• PROBLEM:
Each line of the data below containing "down" needs to be listed.

*** DATA FOR REVIEW Section Begins ***

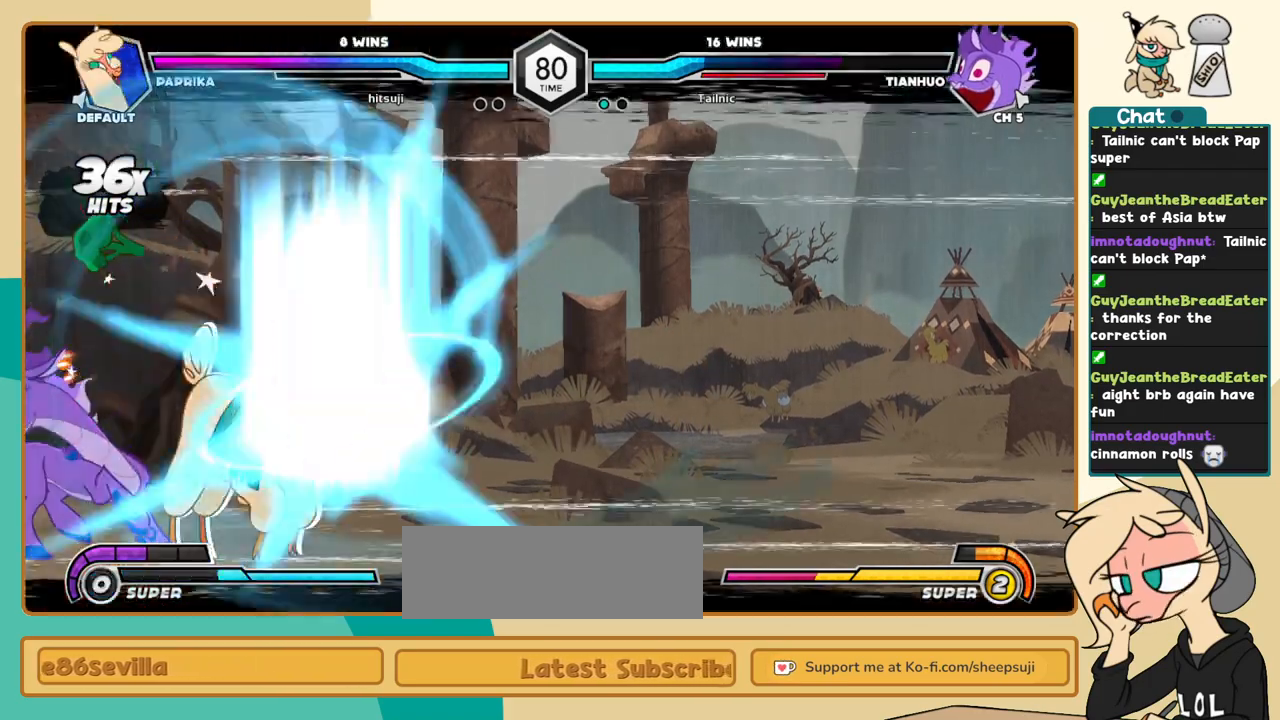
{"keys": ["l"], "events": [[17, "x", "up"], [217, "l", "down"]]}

*** DATA FOR REVIEW Section Ends ***
*** DATA FOR REVIEW Section Begins ***

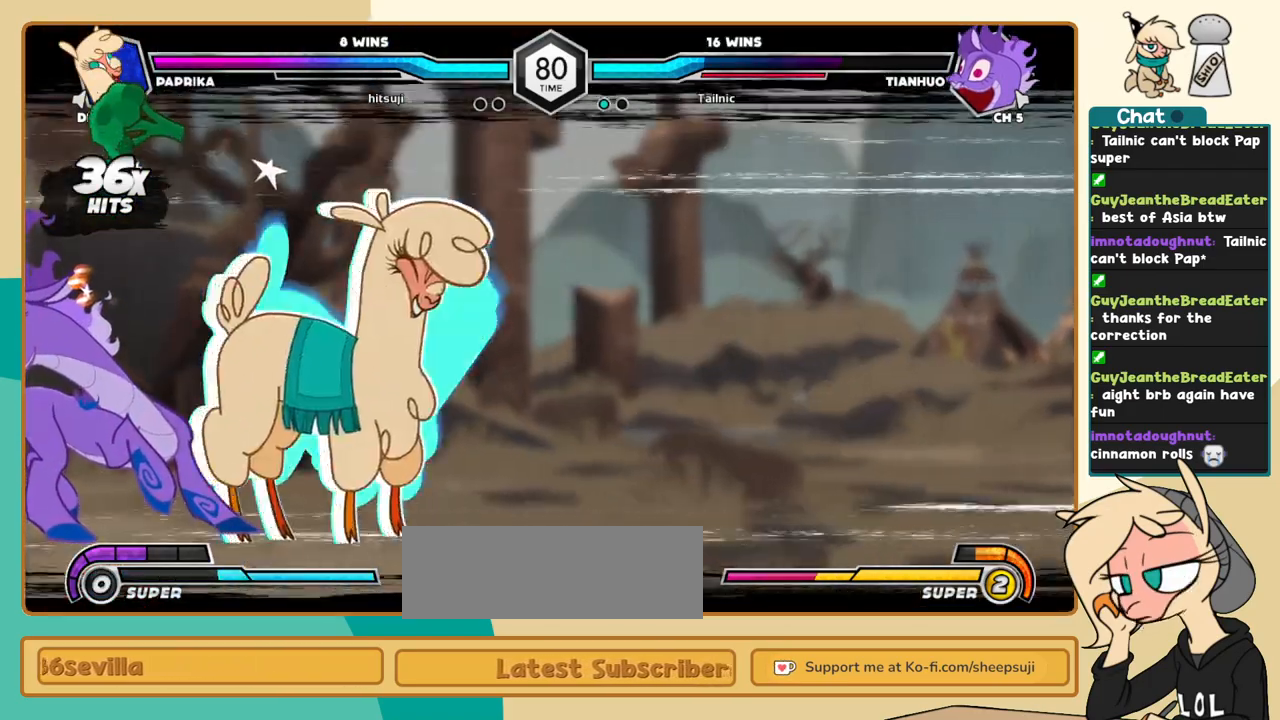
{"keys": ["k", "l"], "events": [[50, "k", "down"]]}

*** DATA FOR REVIEW Section Ends ***
*** DATA FOR REVIEW Section Begins ***

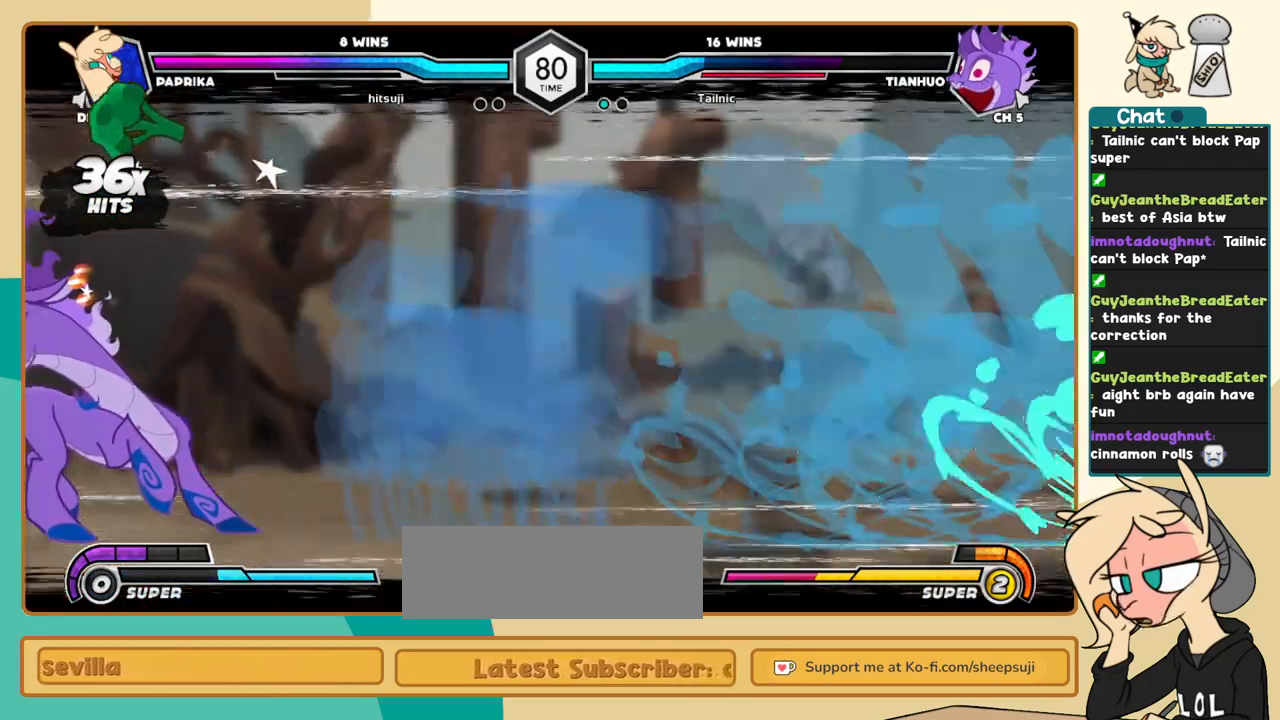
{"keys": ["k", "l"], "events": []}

*** DATA FOR REVIEW Section Ends ***

• RESPONSE:
{"keys": ["l"], "events": [[17, "x", "up"], [217, "l", "down"]]}
{"keys": ["k", "l"], "events": [[50, "k", "down"]]}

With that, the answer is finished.